**EXERCISE MATERIAL:**
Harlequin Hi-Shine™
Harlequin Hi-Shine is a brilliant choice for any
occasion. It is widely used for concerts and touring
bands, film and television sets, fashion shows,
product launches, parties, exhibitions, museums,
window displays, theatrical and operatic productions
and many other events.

* * *

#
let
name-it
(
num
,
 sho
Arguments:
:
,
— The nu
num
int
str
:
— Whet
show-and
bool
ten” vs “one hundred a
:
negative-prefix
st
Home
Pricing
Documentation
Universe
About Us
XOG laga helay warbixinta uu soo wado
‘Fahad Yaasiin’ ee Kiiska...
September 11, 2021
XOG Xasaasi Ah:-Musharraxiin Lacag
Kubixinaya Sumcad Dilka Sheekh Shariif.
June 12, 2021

==

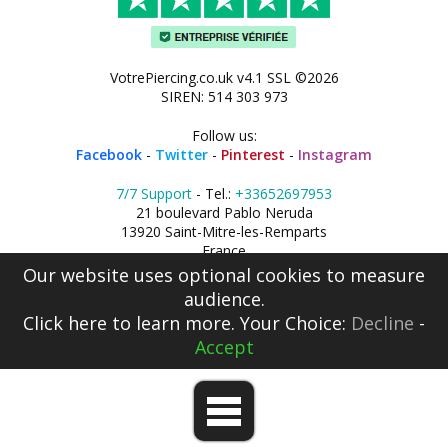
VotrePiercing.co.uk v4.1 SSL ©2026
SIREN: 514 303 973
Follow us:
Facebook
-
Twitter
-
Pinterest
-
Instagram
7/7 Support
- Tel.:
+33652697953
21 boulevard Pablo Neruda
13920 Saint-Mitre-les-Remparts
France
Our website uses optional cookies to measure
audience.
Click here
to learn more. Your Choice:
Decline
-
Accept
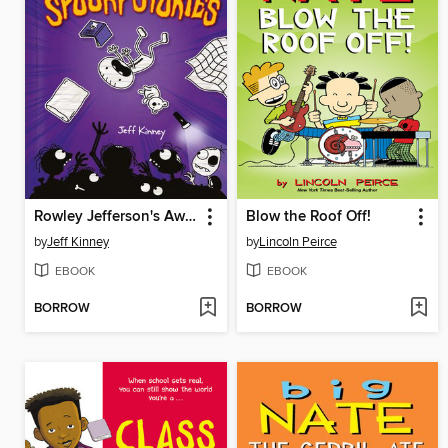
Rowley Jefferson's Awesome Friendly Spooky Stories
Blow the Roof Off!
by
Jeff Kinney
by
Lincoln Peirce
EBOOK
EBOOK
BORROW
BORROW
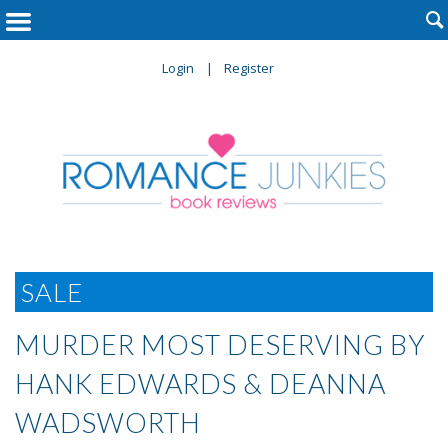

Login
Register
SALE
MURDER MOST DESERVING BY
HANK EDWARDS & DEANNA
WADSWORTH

**WHAT IS BEING ASKED:**
Count how many lines in the rows above contain the string "Shine", treating uppercase and lowercase as different, and reply with only that number.

**ANSWER SECTION:**
2